Конни проследила взглядом за тем, как девушка пробирается между столиками, обольстительно покачивая бедрами.
— Ты ее очаровал. — Конни не скрывала, что забавляется. — Это вихляние задом предназначалось тебе.
— Ревнуешь? — спросил Эдвард с ленивой ухмылкой.
— Она не в твоем стиле.
— Разве? А какой мой стиль?
Конни открыла было рот, но вдруг с немалым удивлением сообразила, что ей нечего сказать. Она изумленно уставилась на Эдварда, забыв о вилке с салатом, застрявшей на полпути к ее рту.
Он мягким прикосновением опустил ее вилку в тарелку.
— Что такое, Конни? Что я такого сказал?
Она моргнула, потом неестественно рассмеялась.
— Твой вопрос удивил меня, только и всего.

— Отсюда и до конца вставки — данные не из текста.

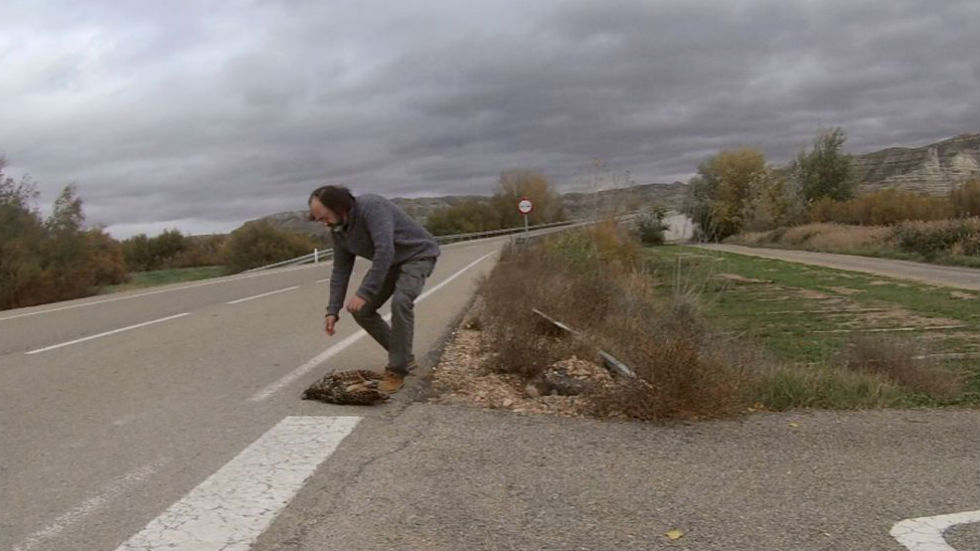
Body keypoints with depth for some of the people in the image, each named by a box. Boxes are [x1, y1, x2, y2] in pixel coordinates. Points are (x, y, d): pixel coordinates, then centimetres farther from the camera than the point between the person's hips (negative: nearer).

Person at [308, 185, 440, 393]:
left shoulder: (371, 207, -33)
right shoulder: (338, 230, -6)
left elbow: (385, 250, -41)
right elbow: (340, 270, 0)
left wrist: (364, 293, -41)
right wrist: (333, 310, -6)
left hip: (417, 255, -8)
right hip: (389, 261, 8)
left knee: (400, 301, -31)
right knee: (361, 310, 0)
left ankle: (397, 370, -17)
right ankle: (404, 357, 15)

— Я рад, что после двадцати лет знакомства все еще могу удивлять тебя.
— Да уж, удивил так удивил! Я в самом деле не знаю, какого типа женщины привлекают тебя. Чего доброго, бойкая студенточка как раз и есть твоя идеальная пара.
— Была ею… пятнадцать лет назад, когда я сам был дерзким студентом.
Она улыбнулась.
— Нед, ты никогда не был дерзким. Псевдоискушенным, может быть, но только не дерзким.
— Ты почти на семь лет младше меня. Когда я уехал в колледж, тебе едва исполнилось десять. Ты и не видела, каким я тогда был, на самом деле.